書きたいところだけ。
旧劇のラストでは、世界を滅ぼして融合させても、他人の心は一体化できないし、拒絶されるときは拒絶される。しかも突然それはやってくる。ということを高い映像技術と滅茶苦茶な演出センスと訳の分からない熱量で伝えられた。と思ってる。見た人の解釈が沢山あるから、言いきれないけど、そう思ってる。
それが当時の監督の失恋の表象だったとしても、ディスコミュニケーションの表現としてはある程度昇華されていたし、共感を呼べた。だってみんな思ったでしょ。「そんなの酷い!」って。
そんなの、が「キモチワルイ」って言われたことに対してなのか、受け入れられなかったことに対してなのか、説明もなく終わったことに対してなのか、は視聴者ごとに違うのだけど、世界は自分を受け入れないまま唐突に終わる酷い場所だっていう気持ちを共有して、世界の底を見せたところでエヴァンゲリオンは完結した。
底を見てしまったからには、各々自分の世界に戻って自分のやり方で上っていくしかない。テレビ版と旧劇はそういう話だった。と思う。
だから続きをやるには、今度はコミュニケーションの階段を上がっていくしかないのだけれど、エヴァンゲリオンは上がるため物語ではなく、底を覗くための物語なので、エヴァに上る方法を期待しても仕方がない。
仕方がないと思うんですけど…エヴァの物語の中にコミュニケーションの成就を望む人が多いんだな、ハピエン主義って結構根強いんだな、というのが「序」が始まった時に感じたことでした。そこに無い物語を望んでも、無いものは無いのに。(結局劇場では「序」しか見てなくて、「破」と「Q」はレンタルになってから見た。)
今回は本当に終わり、ということなので卒業の意味で公開初週に見に行った。
シンエヴァの終わりはハピエンだった。崩壊しかけた、ハピエンだった。
成長と生殖と日常を肯定し、現実へ行こうとしていたけど、映像としてイマイチだったな…。
だから、まあ、エヴァはコミュニケーションの成就を描くための物語じゃなかったんですよ…狭いところで悲しい気持ちになるための物語。そういう役割の物語も世の中にはある。ハピエンだけじゃない。

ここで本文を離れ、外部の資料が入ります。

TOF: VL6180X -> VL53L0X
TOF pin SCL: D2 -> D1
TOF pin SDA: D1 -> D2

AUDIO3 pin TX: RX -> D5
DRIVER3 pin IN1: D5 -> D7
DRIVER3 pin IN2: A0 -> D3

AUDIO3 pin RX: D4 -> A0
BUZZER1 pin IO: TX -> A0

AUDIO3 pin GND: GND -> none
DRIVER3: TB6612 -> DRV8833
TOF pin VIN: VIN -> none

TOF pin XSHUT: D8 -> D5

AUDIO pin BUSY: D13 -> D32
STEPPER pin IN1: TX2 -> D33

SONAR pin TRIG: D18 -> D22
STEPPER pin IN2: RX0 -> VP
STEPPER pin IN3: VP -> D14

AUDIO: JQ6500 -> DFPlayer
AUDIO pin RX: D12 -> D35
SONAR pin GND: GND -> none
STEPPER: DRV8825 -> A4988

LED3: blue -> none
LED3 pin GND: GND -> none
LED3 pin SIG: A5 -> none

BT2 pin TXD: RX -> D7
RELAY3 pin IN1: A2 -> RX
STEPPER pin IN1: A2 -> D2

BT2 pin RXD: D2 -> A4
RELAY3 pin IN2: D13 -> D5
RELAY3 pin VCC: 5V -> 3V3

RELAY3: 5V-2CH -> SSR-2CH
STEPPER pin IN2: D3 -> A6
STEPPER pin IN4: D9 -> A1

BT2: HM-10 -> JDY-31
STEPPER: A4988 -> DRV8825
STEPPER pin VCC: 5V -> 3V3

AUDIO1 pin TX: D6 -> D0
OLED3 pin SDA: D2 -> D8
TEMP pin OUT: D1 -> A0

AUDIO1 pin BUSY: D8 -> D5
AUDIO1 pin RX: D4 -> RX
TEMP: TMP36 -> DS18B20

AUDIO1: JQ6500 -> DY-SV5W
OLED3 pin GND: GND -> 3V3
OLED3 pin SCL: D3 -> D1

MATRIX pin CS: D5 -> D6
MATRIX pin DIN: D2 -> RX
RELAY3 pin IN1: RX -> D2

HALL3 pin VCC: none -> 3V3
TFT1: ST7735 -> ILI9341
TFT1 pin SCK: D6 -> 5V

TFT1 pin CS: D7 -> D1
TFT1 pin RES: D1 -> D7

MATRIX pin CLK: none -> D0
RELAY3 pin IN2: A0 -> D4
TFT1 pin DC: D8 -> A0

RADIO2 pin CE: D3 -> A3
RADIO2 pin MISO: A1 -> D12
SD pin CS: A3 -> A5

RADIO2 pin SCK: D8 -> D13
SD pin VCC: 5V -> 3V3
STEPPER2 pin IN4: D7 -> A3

でも、監督は、カラーを作ったから、エヴァを再起動したし、エヴァを終わらせないといけなかったんですよね。シンエヴァは奥さんの影響はあるだろうけど、カラーを守りたいっていう気持ちの方を強く感じました。
カラーを存続するっていう意味での成長と生殖なんじゃないかね…。シンエヴァが100%監督とシンクロしている話だったら、監督には子供いないじゃんおかしいじゃん、とは思う。
震災を経て、Qを経て、病気を経て、さあついに終わろうってなった。しかも前向きに終わろうって。
ポジティブに考えられるものを作ろうとなって、監督にとっての前向きで成長していく大事な何かってカラーのことなんだな、と。
監督も同人で作ったガイナックスを卒業して(せざるを得なくて)、自分の国を作ったから、カラーを守りたい、育てたいっていう気持ちを第三村やミサトさんの子供に託すのは分かるんやだけどやな。
「うちの国、わりといいところだよ」っていう気持ちを、エヴァにのっけて終わらせようとしてしまったのが監督の残念なところだな…エヴァはそういうことを言うのに適した器ではない…いろいろ考えると仕方ないけど…。
ところで、監督は群像や組織を描けないという批評もあって、それを読んで納得しかけたけど、いやいやシンゴジはまあまあ上手くいってましたやん。巨災対を視聴者のみんなは愛したし、政治家パートには議論が巻き起こった。映画としては普通の人間模様になっていたし、そのうえで最高に格好良い怪獣と戦闘機がのっかったから、世間一般も巻き込んでブームになった。ポジティブな人間関係描写が一番うまい監督ではないけど、全然駄目でもない。
私は思春期にナディアに出会った人間なんですけど、ナディアの人間関係は若い子向けの前向きさで一貫していて、その背後に大人や世界の薄暗さが垣間見えてとても楽しかった。
単にエヴァが群像向きではなく、徹底してシンジとゲンドウの話だったから、無理に全員の幸せを描くとおかしくなっちゃったんでしょう。